La misura è colma! Un provvedimento a firma congiunta della Presidenza del Tribunale di Napoli, della Corte di Appello, e dalle rappresentanze degli Avvocati, da martedi 24 novembre c.a. vorrebbe impedire l’accesso al Palazzo di Giustizia agli Avvocati, Magistrati ed altri operatori, laddove non opportunamente prenotati per specifiche attività da svolgersi mezzo mail.

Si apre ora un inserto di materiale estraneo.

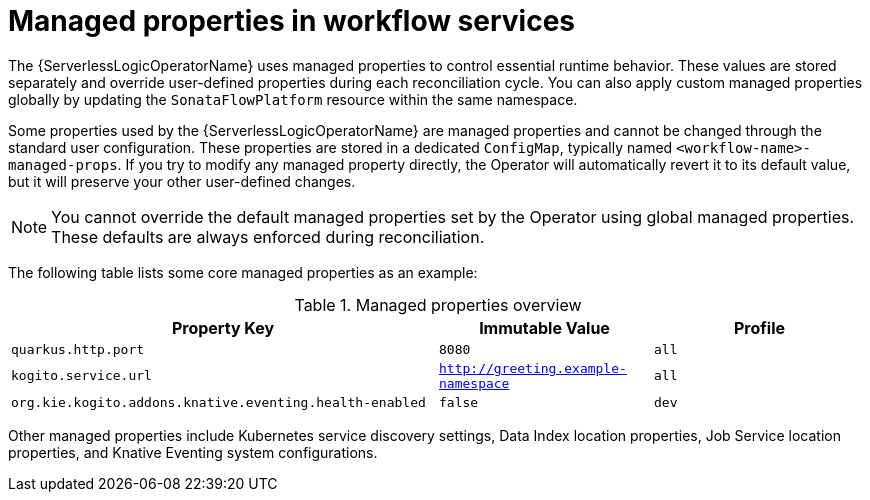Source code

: // Module included in the following assemblies:
// * serverless-logic/serverless-logic-configuring-workflow-services


:_mod-docs-content-type: REFERENCE
[id="serverless-logic-modifying-managed-properties-workflow-services_{context}"]
= Managed properties in workflow services

The {ServerlessLogicOperatorName} uses managed properties to control essential runtime behavior. These values are stored separately and override user-defined properties during each reconciliation cycle. You can also apply custom managed properties globally by updating the `SonataFlowPlatform` resource within the same namespace.

Some properties used by the {ServerlessLogicOperatorName} are managed properties and cannot be changed through the standard user configuration. These properties are stored in a dedicated `ConfigMap`, typically named `<workflow-name>-managed-props`. If you try to modify any managed property directly, the Operator will automatically revert it to its default value, but it will preserve your other user-defined changes.

[NOTE]
====
You cannot override the default managed properties set by the Operator using global managed properties. These defaults are always enforced during reconciliation.
====

The following table lists some core managed properties as an example:

.Managed properties overview
[cols="2,1,1",options="header"]
|====
|Property Key 
|Immutable Value
|Profile

|`quarkus.http.port`
|`8080`
|`all`

|`kogito.service.url`
|`http://greeting.example-namespace`
|`all`

|`org.kie.kogito.addons.knative.eventing.health-enabled`
|`false`
|`dev`

|====

Other managed properties include Kubernetes service discovery settings, Data Index location properties, Job Service location properties, and Knative Eventing system configurations.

L’attuale organizzazione indicata ha lasciato profondamente sgomenti tutti gli avvocati da sempre impegnati nella tutela dei diritti dei loro assisititi.
Massiamente i penalisti hanno visto, con il provvedimento emanato, una profonda compressione della loro funzione di Garanzia, fatta non solo di attività processualmente scadenzate, ma anche e soprattutto di attività extraprocessuali non annunciabili.

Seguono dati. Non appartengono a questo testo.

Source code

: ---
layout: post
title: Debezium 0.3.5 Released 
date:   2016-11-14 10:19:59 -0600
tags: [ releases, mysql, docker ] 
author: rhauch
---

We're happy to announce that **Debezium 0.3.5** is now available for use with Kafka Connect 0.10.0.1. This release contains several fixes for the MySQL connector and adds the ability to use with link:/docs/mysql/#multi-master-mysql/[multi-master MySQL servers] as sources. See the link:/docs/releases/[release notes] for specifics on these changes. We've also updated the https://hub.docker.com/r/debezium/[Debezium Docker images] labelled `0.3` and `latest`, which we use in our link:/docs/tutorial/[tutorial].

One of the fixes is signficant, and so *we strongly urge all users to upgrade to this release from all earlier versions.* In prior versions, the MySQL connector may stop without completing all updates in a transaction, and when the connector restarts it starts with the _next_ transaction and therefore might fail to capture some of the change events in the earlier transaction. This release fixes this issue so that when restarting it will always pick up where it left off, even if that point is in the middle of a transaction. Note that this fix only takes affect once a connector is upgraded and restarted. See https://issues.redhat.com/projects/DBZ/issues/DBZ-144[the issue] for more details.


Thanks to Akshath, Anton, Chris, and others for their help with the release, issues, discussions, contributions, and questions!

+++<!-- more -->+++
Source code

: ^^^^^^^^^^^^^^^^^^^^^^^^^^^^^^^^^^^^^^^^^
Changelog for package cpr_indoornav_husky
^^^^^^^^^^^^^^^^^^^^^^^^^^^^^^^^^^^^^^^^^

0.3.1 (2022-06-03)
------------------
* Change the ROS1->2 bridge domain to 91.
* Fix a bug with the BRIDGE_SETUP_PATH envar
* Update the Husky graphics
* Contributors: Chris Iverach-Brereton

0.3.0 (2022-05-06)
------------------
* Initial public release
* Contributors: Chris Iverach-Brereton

Il diritto alla riservatezza, alla difesa tecnica, alla libera circolazione vengono così profondamente violati dal provvedimento emesso. Immediata è stata la reazione di tutti i professionisti che realmente frequentano le Aule di Giustizia: un documento che sta avendo in queste ore una enorme diffusione (che alleghiamo) – e adesione – da parte di Avvocati di tutte le generazioni ha fortemente destituito l’opertato posto in essere dagli organi di vertice associativo dell’Avvocatura Napoletana.

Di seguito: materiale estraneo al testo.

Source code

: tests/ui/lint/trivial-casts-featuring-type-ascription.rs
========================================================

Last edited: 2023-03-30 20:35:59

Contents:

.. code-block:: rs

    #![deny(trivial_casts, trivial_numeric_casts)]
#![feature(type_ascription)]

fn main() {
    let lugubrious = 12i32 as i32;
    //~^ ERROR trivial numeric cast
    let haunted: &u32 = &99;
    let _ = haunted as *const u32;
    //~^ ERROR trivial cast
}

“Il documento che io stesso ho firmato” afferma l’Avv. Francesco Maria Amodeo, Penalista “il cui primo firmatario è l’Avv. Gaetano Balice (attualmente candidato alla prossime elezioni come Presidente della Camera Penale Napoletana) è la unica e rigorosa risposta alla compressione del costituzionalmente garantito Diritto di Difesa che è attualmente in opera.

La Camera Penale attualemente in carica, che il 16 c.m. aveva concordato con i vertici del Tribunale tali disposizioni, ancora oggi non si rende conto delle pericolosissime implicazioni che le medesime comportano. D’altra parte, solo chi davvero ogni giorno affronta le Aule di Giustizia, nel rispetto delle reciproche funzioni, può realmente comprendere che il proprio accesso al luogo di lavoro non può essere soggetto a vincoli o condizionamenti, del momento in cui il proprio mandato attiene ad attività giudiziarie ed extragiudiziare spesso non altrimenti preventivabili.

Il documento citato, a firma congiunta e redatto dagli indicati candidati, sta raccogliendo un grande consenso tra i penalisti. Ovviamente l’indicata battaglia culturale non si fermerà fino a quando lòe deprecabnili restrizioni all’accesso al Palazzo di Giustizia non verranno revocate dagli organi che le hanno emesse.